### Exercise directions
Would you filter these records and copy every line that has the word "quarter"?

[Data items]
☆ ☆ ☆
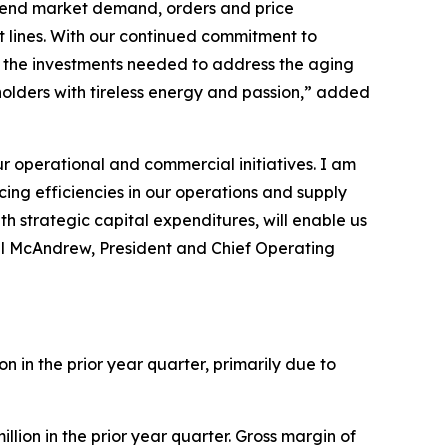
or end market demand, orders and price
t lines. With our continued commitment to
m the investments needed to address the aging
olders with tireless energy and passion,” added
 operational and commercial initiatives. I am
ing efficiencies in our operations and supply
h strategic capital expenditures, will enable us
ul McAndrew, President and Chief Operating
ion in the prior year quarter, primarily due to
illion in the prior year quarter. Gross margin of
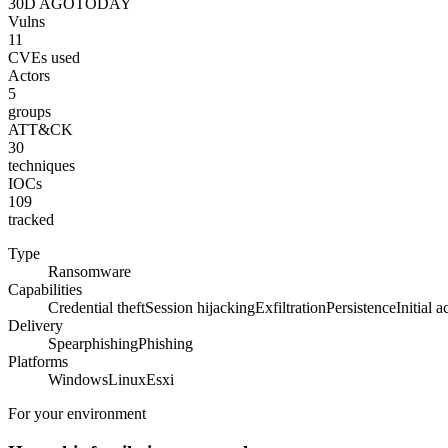
30D AGO
TODAY
Vulns
11
CVEs used
Actors
5
groups
ATT&CK
30
techniques
IOCs
109
tracked
Type
Ransomware
Capabilities
Credential theft
Session hijacking
Exfiltration
Persistence
Initial a
Delivery
Spearphishing
Phishing
Platforms
Windows
Linux
Esxi
For your environment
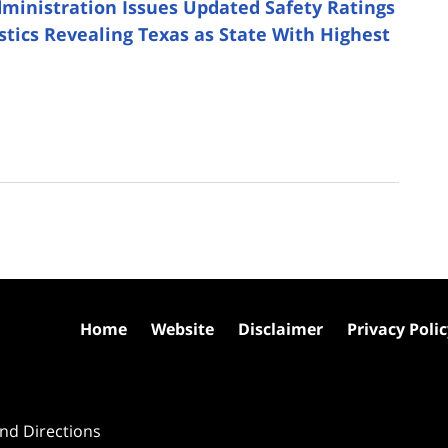
dministration Issues Updated Safety Ratings
istics Revealing Texas as State With Highest
Home
Website
Disclaimer
Privacy Poli
nd Directions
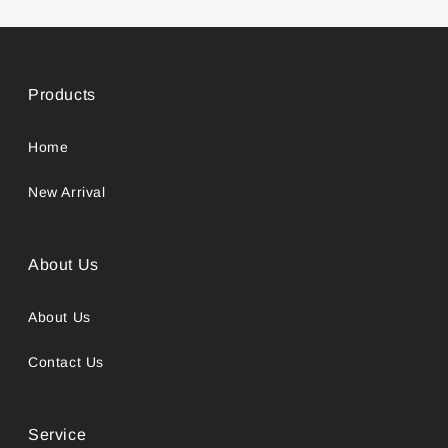
Products
Home
New Arrival
About Us
About Us
Contact Us
Service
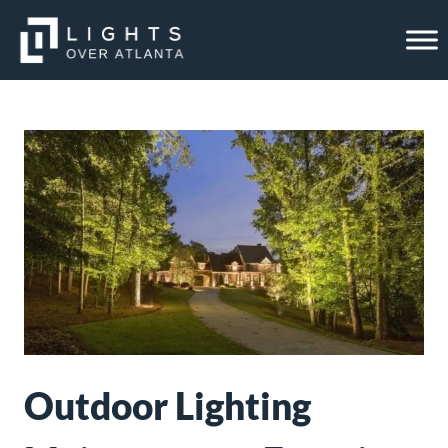
Skip
to
content
Outdoor Lighting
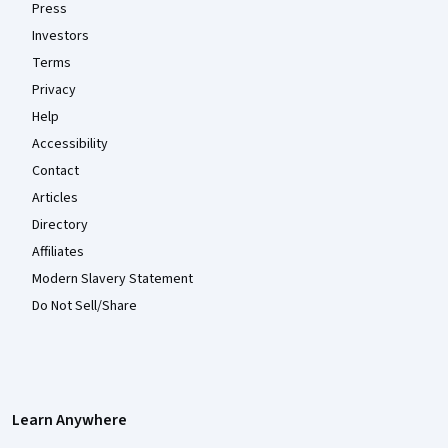
Press
Investors
Terms
Privacy
Help
Accessibility
Contact
Articles
Directory
Affiliates
Modern Slavery Statement
Do Not Sell/Share
Learn Anywhere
☆ ☆ ☆
### Finished exercise
ion in the prior year quarter, primarily due to
illion in the prior year quarter. Gross margin of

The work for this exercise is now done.